In 1956, the American Medical Association (AMA) declared alcoholism to be an illness. By 1980, the AMA started establishing policies on the “disease” theory, largely to secure third-party funding, which could only be done if alcoholism was categorized as a disease. Although the AMA’s position was solidified in 1987, a Supreme Court case the following year addressed the issue via the withholding of veterans’ benefits as a result of the veterans “own willful misconduct.” The majority opinion acknowledged the competing medical literature which refused to classify alcoholism as a disease and further held that the victim “bears … responsibility.” Within a short period of time, the American Hospital Association, the American Public Health Association, the National Association of Social Workers, and the American College of Physicians all classified alcoholism as a disease. The National Institutes of Health followed suit in 2008.
This evolution of medical attitudes concerning alcoholism has spilled over into the immigration arena, where the 1952 Immigration and Nationality Act (INA) excluded citizenship from drunkards on the basis that they lacked “good moral character.” This standard has never been updated despite several modifications to the INA, and the same standard is applied to cancellation of removal applicants, who are ineligible for that relief if shown to be a habitual drunkard. A driving under the influence (DUI), open container, minor in possession, or public intoxication arrest could lead to the charge that an individual is a habitual drunkard. Absent an alcohol-related criminal charge, the very first question on both naturalization and cancellation of removal applications concerning moral character is, “Have you ever been a habitual drunkard?” The Ninth Circuit decided it was time for the INA to catch up with medical opinion and recently held that alcoholism is a disease and, therefore, the “habitual drunkard” question is irrelevant to moral character and unconstitutional under the rational basis standard.

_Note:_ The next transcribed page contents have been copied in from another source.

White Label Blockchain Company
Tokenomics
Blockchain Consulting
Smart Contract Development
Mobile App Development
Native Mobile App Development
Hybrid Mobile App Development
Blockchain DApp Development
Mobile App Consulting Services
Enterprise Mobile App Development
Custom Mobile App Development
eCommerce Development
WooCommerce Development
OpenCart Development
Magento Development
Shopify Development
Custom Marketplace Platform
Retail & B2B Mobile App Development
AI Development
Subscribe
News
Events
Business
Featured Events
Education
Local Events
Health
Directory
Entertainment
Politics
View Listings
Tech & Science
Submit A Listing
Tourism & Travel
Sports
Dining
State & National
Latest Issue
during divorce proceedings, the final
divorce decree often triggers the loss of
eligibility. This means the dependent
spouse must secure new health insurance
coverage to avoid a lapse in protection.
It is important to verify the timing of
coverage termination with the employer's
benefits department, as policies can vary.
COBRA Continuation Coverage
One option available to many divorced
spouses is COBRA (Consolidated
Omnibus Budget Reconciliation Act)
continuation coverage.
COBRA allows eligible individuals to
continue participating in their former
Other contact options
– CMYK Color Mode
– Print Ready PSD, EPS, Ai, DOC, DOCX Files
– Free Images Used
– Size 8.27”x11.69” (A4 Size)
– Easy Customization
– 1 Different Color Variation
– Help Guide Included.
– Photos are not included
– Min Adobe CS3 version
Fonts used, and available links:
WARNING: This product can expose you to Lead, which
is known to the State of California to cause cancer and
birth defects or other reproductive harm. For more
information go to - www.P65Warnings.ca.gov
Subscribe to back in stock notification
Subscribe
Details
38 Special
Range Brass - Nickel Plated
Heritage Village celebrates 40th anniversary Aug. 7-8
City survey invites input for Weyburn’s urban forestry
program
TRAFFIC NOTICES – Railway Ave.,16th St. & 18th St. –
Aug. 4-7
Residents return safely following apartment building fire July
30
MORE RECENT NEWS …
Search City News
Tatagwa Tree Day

However, the treatment of alcoholism as a disease is a double-edged sword. As USCIS adjudicators, Immigration and Customs Enforcement (ICE) attorneys, and immigration judges in the Ninth Circuit now are being prevented from imputing drunkenness onto one’s character for a DUI, the Department of State (DOS) is revoking nonimmigrant visas for the same offense. Under the INA, the inadmissibility statutes include those who have a possible physical or mental disorder associated with harmful behavior. Due to the growing consensus that alcoholism is a disease and the acknowledgement that drunk driving is harmful behavior, DOS has determined that a DUI offense raises doubts about admissibility and has recently authorized consular officers to revoke nonimmigrant visas of visa holders with a DUI arrest that has occurred within the past five years, unless that arrest has already been addressed within the context of a visa application. This means that foreign nationals who are present in the United States on a nonimmigrant visa who are subsequently arrested for a DUI, or who previously had a DUI arrest but that information only now surfaced – information that calls into question the person’s continued eligibility for a visa – are at risk for visa revocation. Previously, there was no consequence of a DUI arrest subsequent to visa issuances until the time of the next visa application. Once revoked, the visa is not valid for future travel to the United States but it does not require immediate departure from the United States if the foreign national is currently present here. Revocation does not preclude reapplying for a new visa. During reapplication, consular officers will refer any nonimmigrant visa applicant with one alcohol-related arrest in the last five years or two or more in the last 10 years to a panel physician for a medical examination prior to visa issuance to rule out a medical ineligibility.